** What the task requires **
Please copy out the text of the listing below, substituting "Elimina cookie" for "Cancella cookie" and leaving everything else as it is. Omit the pictures from your answer.

** Record excerpts **

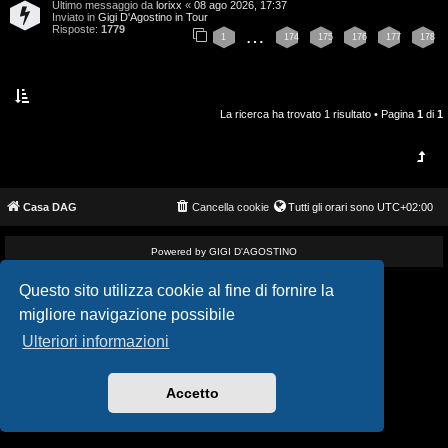
Ultimo messaggio da
lorixx
«
08 ago 2026, 17:37
i
v
Inviato in
Gigi D'Agostino in Tour
Risposte:
1779
…
1
174
175
176
177
178
s
i
e
G
n
La ricerca ha trovato 1 risultato • Pagina
1
di
1
i
z
g
a
i
Casa DAG
Cancella cookie
Tutti gli orari sono
UTC+02:00
r
D
i
Powered by GIGI D'AGOSTINO
'
s
Questo sito utilizza cookie al fine di fornire la
A
migliore navigazione possibile
p
g
Ulteriori informazioni
o
o
s
Accetto
s
t
t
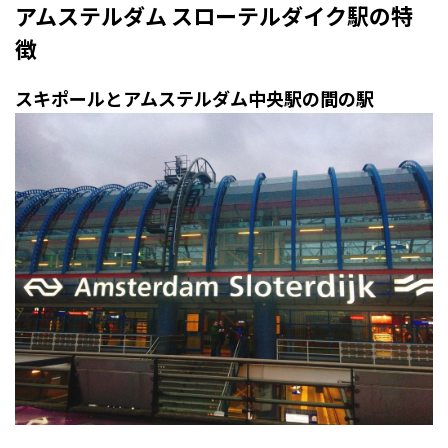
アムステルダム スローテルダイク駅の特
徴
スキポールとアムステルダム中央駅の間の駅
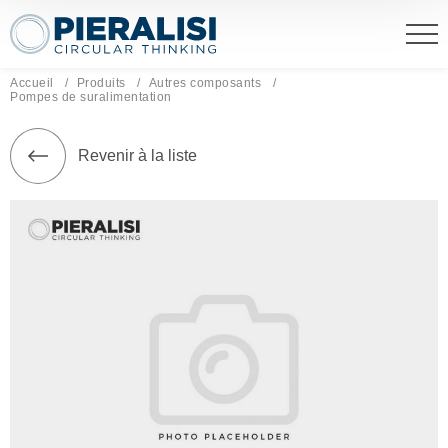
Pieralisi Maip Spa
Accueil
Produits
Autres composants
Page actuelle:
Pompes de suralimentation
Revenir à la liste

** Solution to this problem **
Ultimo messaggio da
lorixx
«
08 ago 2026, 17:37
i
v
Inviato in
Gigi D'Agostino in Tour
Risposte:
1779
…
1
174
175
176
177
178
s
i
e
G
n
La ricerca ha trovato 1 risultato • Pagina
1
di
1
i
z
g
a
i
Casa DAG
Elimina cookie
Tutti gli orari sono
UTC+02:00
r
D
i
Powered by GIGI D'AGOSTINO
'
s
Questo sito utilizza cookie al fine di fornire la
A
migliore navigazione possibile
p
g
Ulteriori informazioni
o
o
s
Accetto
s
t
t
アムステルダム スローテルダイク駅の特
徴
スキポールとアムステルダム中央駅の間の駅
Pieralisi Maip Spa
Accueil
Produits
Autres composants
Page actuelle:
Pompes de suralimentation
Revenir à la liste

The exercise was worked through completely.